PROBLEM DETAILS: Each entry below must be repeated exactly, with pictures left out.

SUPPLIED MATERIAL section start

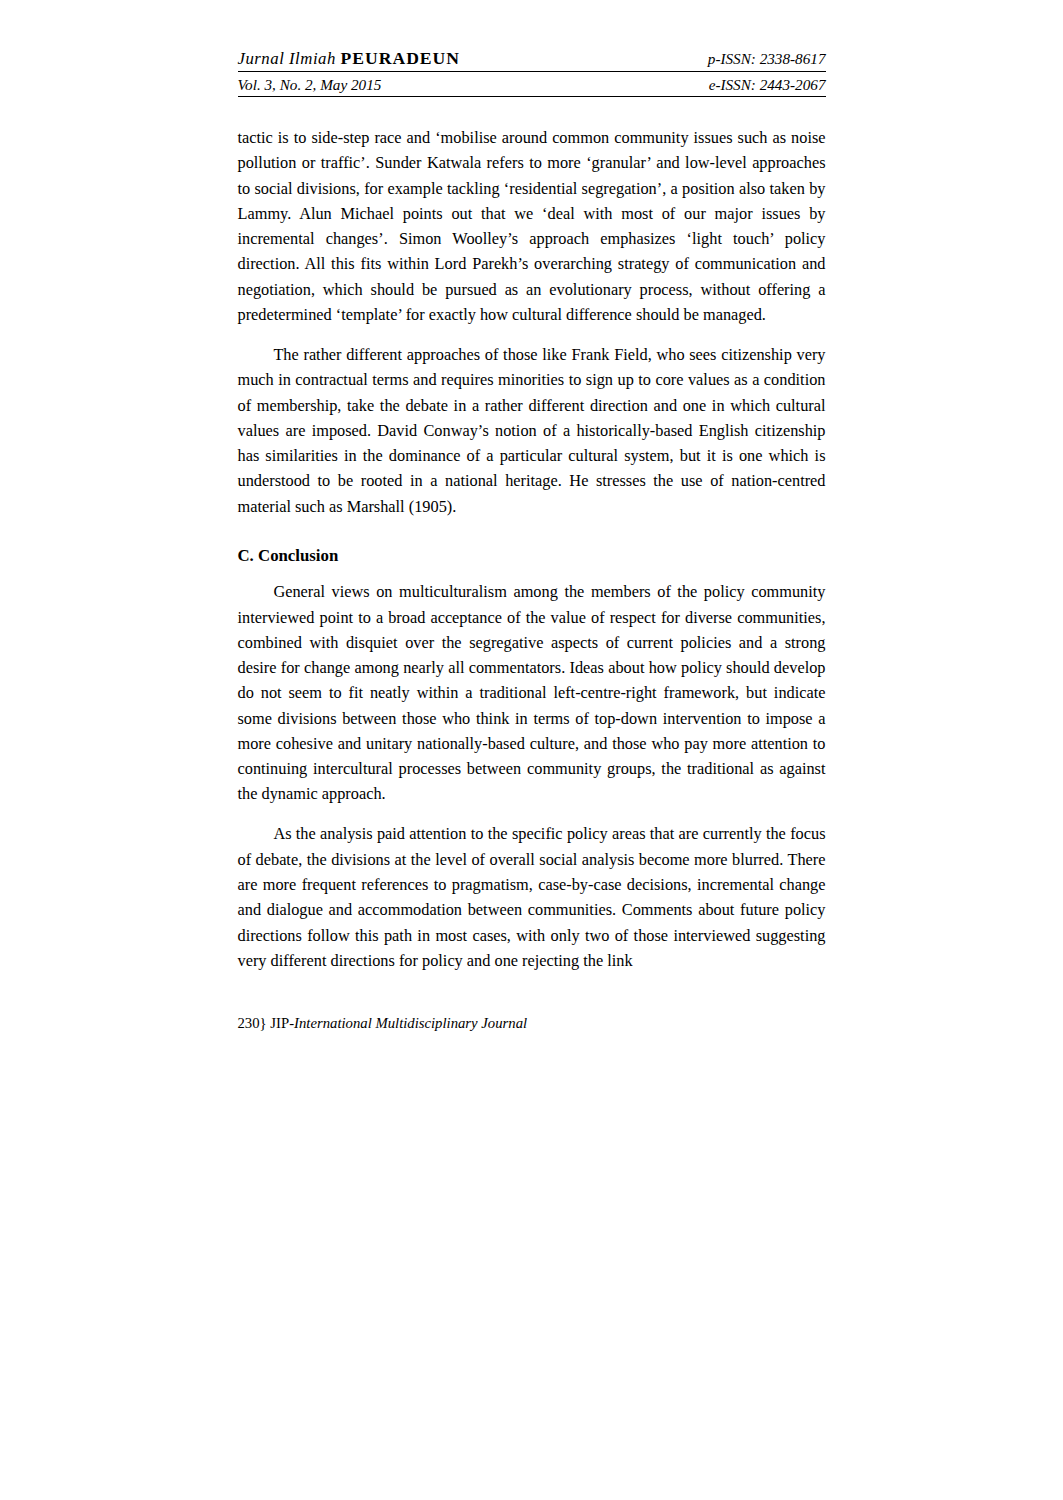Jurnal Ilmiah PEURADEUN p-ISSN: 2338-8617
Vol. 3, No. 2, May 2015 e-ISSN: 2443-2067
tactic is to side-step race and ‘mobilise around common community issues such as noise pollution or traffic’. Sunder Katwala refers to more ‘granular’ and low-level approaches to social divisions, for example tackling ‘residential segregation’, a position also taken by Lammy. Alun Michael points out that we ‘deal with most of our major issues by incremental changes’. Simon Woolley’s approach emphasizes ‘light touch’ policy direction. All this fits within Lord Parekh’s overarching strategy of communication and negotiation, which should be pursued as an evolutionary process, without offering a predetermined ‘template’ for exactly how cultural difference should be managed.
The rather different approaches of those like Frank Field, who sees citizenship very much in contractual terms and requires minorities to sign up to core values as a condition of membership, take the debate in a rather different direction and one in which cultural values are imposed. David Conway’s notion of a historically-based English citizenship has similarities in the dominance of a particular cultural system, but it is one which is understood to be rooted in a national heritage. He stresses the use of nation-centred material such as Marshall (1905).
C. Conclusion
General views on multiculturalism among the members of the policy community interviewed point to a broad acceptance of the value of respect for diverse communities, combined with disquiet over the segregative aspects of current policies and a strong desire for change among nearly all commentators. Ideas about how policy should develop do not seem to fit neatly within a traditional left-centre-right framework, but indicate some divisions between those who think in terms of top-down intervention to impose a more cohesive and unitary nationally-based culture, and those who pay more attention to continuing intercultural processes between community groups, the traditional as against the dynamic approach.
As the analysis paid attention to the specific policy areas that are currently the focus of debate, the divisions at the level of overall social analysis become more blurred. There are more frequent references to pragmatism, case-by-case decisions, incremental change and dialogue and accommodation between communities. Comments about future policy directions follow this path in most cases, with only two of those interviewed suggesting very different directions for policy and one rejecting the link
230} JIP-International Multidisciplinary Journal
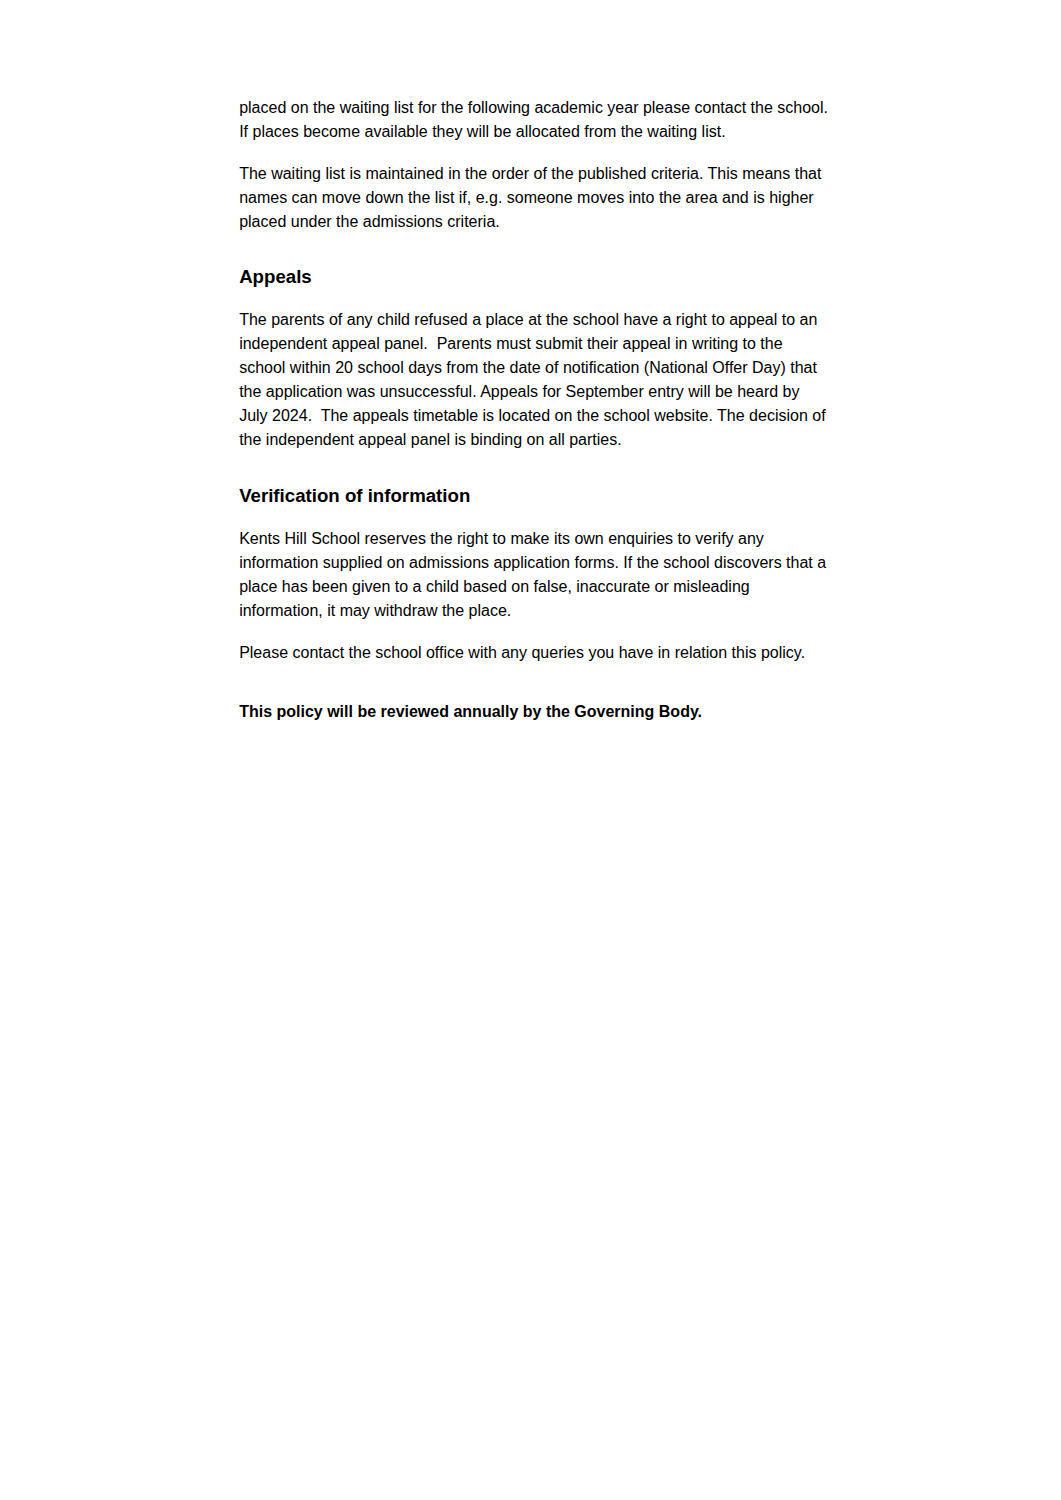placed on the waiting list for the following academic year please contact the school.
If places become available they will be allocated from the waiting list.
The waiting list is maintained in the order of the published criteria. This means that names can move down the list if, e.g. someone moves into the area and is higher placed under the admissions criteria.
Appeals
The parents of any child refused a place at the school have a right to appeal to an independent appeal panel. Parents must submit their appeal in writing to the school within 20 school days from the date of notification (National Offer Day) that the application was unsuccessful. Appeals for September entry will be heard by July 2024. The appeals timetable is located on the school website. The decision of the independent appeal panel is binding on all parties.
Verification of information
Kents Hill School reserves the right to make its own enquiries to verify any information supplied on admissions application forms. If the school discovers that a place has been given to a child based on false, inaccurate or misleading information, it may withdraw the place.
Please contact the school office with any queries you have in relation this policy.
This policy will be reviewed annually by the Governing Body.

SUPPLIED MATERIAL section end

SOLUTION TO THIS PROBLEM:
Jurnal Ilmiah PEURADEUN p-ISSN: 2338-8617
Vol. 3, No. 2, May 2015 e-ISSN: 2443-2067
tactic is to side-step race and ‘mobilise around common community issues such as noise pollution or traffic’. Sunder Katwala refers to more ‘granular’ and low-level approaches to social divisions, for example tackling ‘residential segregation’, a position also taken by Lammy. Alun Michael points out that we ‘deal with most of our major issues by incremental changes’. Simon Woolley’s approach emphasizes ‘light touch’ policy direction. All this fits within Lord Parekh’s overarching strategy of communication and negotiation, which should be pursued as an evolutionary process, without offering a predetermined ‘template’ for exactly how cultural difference should be managed.
The rather different approaches of those like Frank Field, who sees citizenship very much in contractual terms and requires minorities to sign up to core values as a condition of membership, take the debate in a rather different direction and one in which cultural values are imposed. David Conway’s notion of a historically-based English citizenship has similarities in the dominance of a particular cultural system, but it is one which is understood to be rooted in a national heritage. He stresses the use of nation-centred material such as Marshall (1905).
C. Conclusion
General views on multiculturalism among the members of the policy community interviewed point to a broad acceptance of the value of respect for diverse communities, combined with disquiet over the segregative aspects of current policies and a strong desire for change among nearly all commentators. Ideas about how policy should develop do not seem to fit neatly within a traditional left-centre-right framework, but indicate some divisions between those who think in terms of top-down intervention to impose a more cohesive and unitary nationally-based culture, and those who pay more attention to continuing intercultural processes between community groups, the traditional as against the dynamic approach.
As the analysis paid attention to the specific policy areas that are currently the focus of debate, the divisions at the level of overall social analysis become more blurred. There are more frequent references to pragmatism, case-by-case decisions, incremental change and dialogue and accommodation between communities. Comments about future policy directions follow this path in most cases, with only two of those interviewed suggesting very different directions for policy and one rejecting the link
230} JIP-International Multidisciplinary Journal
placed on the waiting list for the following academic year please contact the school.
If places become available they will be allocated from the waiting list.
The waiting list is maintained in the order of the published criteria. This means that names can move down the list if, e.g. someone moves into the area and is higher placed under the admissions criteria.
Appeals
The parents of any child refused a place at the school have a right to appeal to an independent appeal panel. Parents must submit their appeal in writing to the school within 20 school days from the date of notification (National Offer Day) that the application was unsuccessful. Appeals for September entry will be heard by July 2024. The appeals timetable is located on the school website. The decision of the independent appeal panel is binding on all parties.
Verification of information
Kents Hill School reserves the right to make its own enquiries to verify any information supplied on admissions application forms. If the school discovers that a place has been given to a child based on false, inaccurate or misleading information, it may withdraw the place.
Please contact the school office with any queries you have in relation this policy.
This policy will be reviewed annually by the Governing Body.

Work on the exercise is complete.